Background and Significance: 22-65% of hospital antibiotic use is inappropriate. Hospital-based ASPs were developed to optimize clinical outcomes while minimizing the unintended consequences of antimicrobial use including toxicity, the selection of pathogenic organisms such as C. difficile, and the emergence of resistance.
CDC established a 12-step program for hospitalized children to combat antimicrobial resistance. In addition, the Infectious Disease Society of America and the Society for Healthcare Epidemiology of America are preparing guidelines for antimicrobial stewardship. Because of the limited number of rigorous studies addressing antimicrobial stewardship strategies, many of the recommendations are based on only anecdotal evidence. The draft guidelines also identify research priorities, including studies of the impact of antimicrobial cycling, formulary restrictions and pre-authorization requirements on antimicrobial usage and resistance, and computer based surveillance of targeted antimicrobial interventions and tracking of antimicrobial resistance patterns. Although some data exist to support the potential role of these interventions to curb inappropriate use of antibiotics, including data collected by PennCERT investigators, there is still much we do not know about the impact of these activities, either singly or in combination. Further, most of the evidence in these guidelines and on ASPs is derived from studies of interventions to improve antimicrobial use in hospitalized adults, while few have been performed in hospitalized newborns and children.

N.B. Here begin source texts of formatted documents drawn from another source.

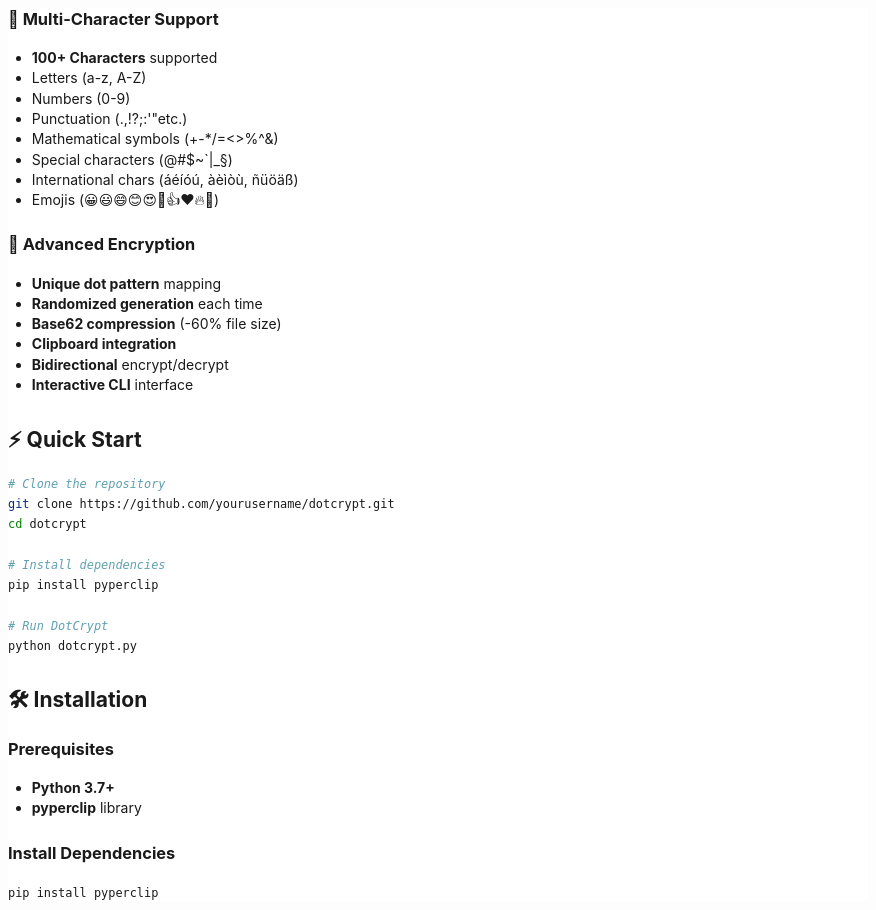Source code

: ### 🎨 **Multi-Character Support**
- **100+ Characters** supported
- Letters (a-z, A-Z) 
- Numbers (0-9)
- Punctuation (.,!?;:'"etc.)
- Mathematical symbols (+-*/=<>%^&)
- Special characters (@#$~`|\_§)
- International chars (áéíóú, àèìòù, ñüöäß)
- Emojis (😀😃😄😊😍🤔👍❤🔥💯)

</td>
<td width="50%">

### 🔐 **Advanced Encryption**
- **Unique dot pattern** mapping
- **Randomized generation** each time
- **Base62 compression** (-60% file size)
- **Clipboard integration** 
- **Bidirectional** encrypt/decrypt
- **Interactive CLI** interface

</td>
</tr>
</table>

## ⚡ Quick Start

```bash
# Clone the repository
git clone https://github.com/yourusername/dotcrypt.git
cd dotcrypt

# Install dependencies
pip install pyperclip

# Run DotCrypt
python dotcrypt.py
```

## 🛠️ Installation

### Prerequisites

- **Python 3.7+** 
- **pyperclip** library

### Install Dependencies

```bash
pip install pyperclip
```
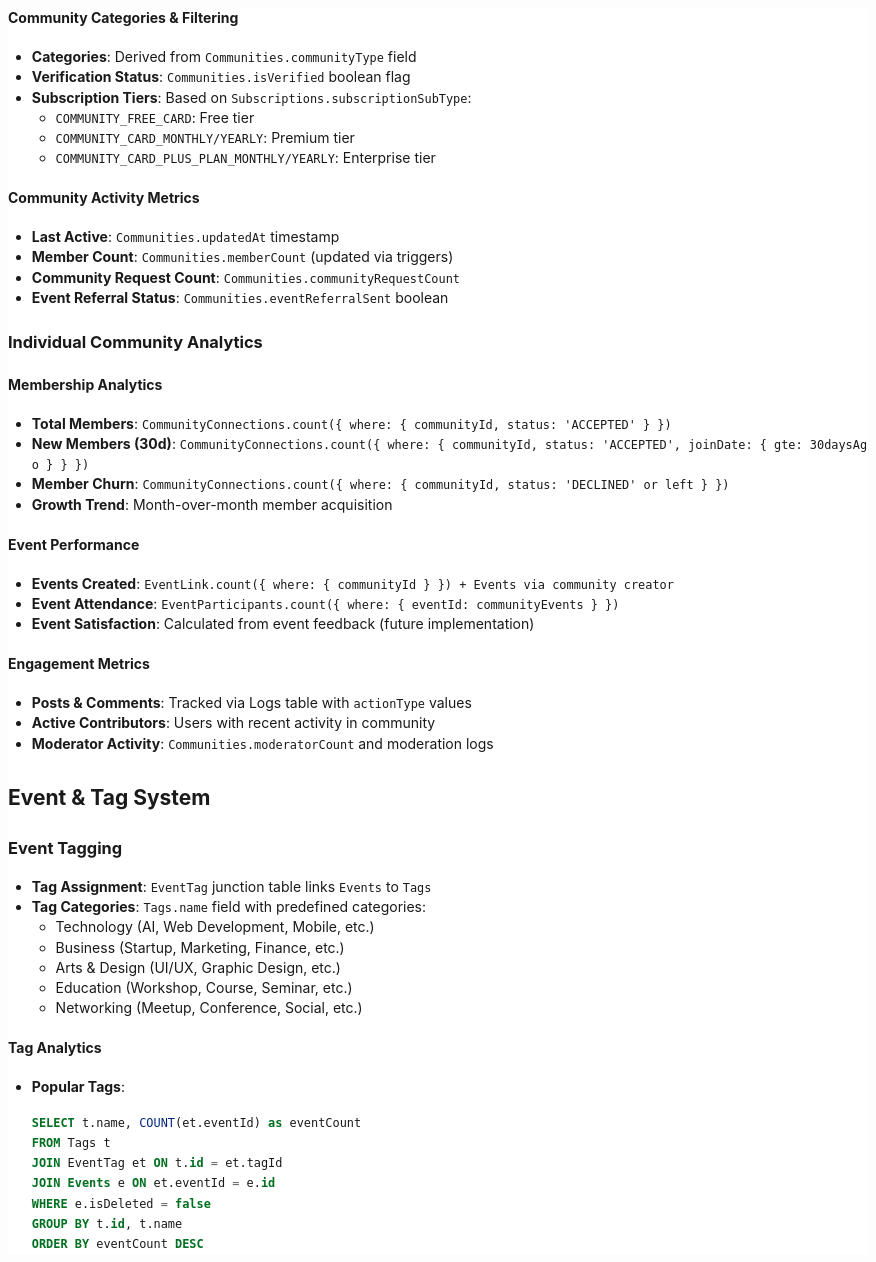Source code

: #### Community Categories & Filtering
- **Categories**: Derived from `Communities.communityType` field
- **Verification Status**: `Communities.isVerified` boolean flag
- **Subscription Tiers**: Based on `Subscriptions.subscriptionSubType`:
  - `COMMUNITY_FREE_CARD`: Free tier
  - `COMMUNITY_CARD_MONTHLY/YEARLY`: Premium tier  
  - `COMMUNITY_CARD_PLUS_PLAN_MONTHLY/YEARLY`: Enterprise tier

#### Community Activity Metrics
- **Last Active**: `Communities.updatedAt` timestamp
- **Member Count**: `Communities.memberCount` (updated via triggers)
- **Community Request Count**: `Communities.communityRequestCount`
- **Event Referral Status**: `Communities.eventReferralSent` boolean

### Individual Community Analytics

#### Membership Analytics
- **Total Members**: `CommunityConnections.count({ where: { communityId, status: 'ACCEPTED' } })`
- **New Members (30d)**: `CommunityConnections.count({ where: { communityId, status: 'ACCEPTED', joinDate: { gte: 30daysAgo } } })`
- **Member Churn**: `CommunityConnections.count({ where: { communityId, status: 'DECLINED' or left } })`
- **Growth Trend**: Month-over-month member acquisition

#### Event Performance
- **Events Created**: `EventLink.count({ where: { communityId } }) + Events via community creator`
- **Event Attendance**: `EventParticipants.count({ where: { eventId: communityEvents } })`
- **Event Satisfaction**: Calculated from event feedback (future implementation)

#### Engagement Metrics
- **Posts & Comments**: Tracked via Logs table with `actionType` values
- **Active Contributors**: Users with recent activity in community
- **Moderator Activity**: `Communities.moderatorCount` and moderation logs

## Event & Tag System

### Event Tagging
- **Tag Assignment**: `EventTag` junction table links `Events` to `Tags`
- **Tag Categories**: `Tags.name` field with predefined categories:
  - Technology (AI, Web Development, Mobile, etc.)
  - Business (Startup, Marketing, Finance, etc.)
  - Arts & Design (UI/UX, Graphic Design, etc.)
  - Education (Workshop, Course, Seminar, etc.)
  - Networking (Meetup, Conference, Social, etc.)

#### Tag Analytics
- **Popular Tags**: 
  ```sql
  SELECT t.name, COUNT(et.eventId) as eventCount
  FROM Tags t
  JOIN EventTag et ON t.id = et.tagId
  JOIN Events e ON et.eventId = e.id
  WHERE e.isDeleted = false
  GROUP BY t.id, t.name
  ORDER BY eventCount DESC
  ```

Implications: Antibiotic resistance and inappropriate use of antibiotics are problems for all hospitals. Although several institutions have developed ASPs that have been successful in the local control of antibiotic use, we do not know if such programs can be exported or whether they are effective in pediatric hospitals. This study will evaluate the ability of a defined ASP to be successfully implemented at a distant children’s hospital. The findings of this study will provide information about the ability to generalize patient safety programs such as ASPs to children across multiple institutions.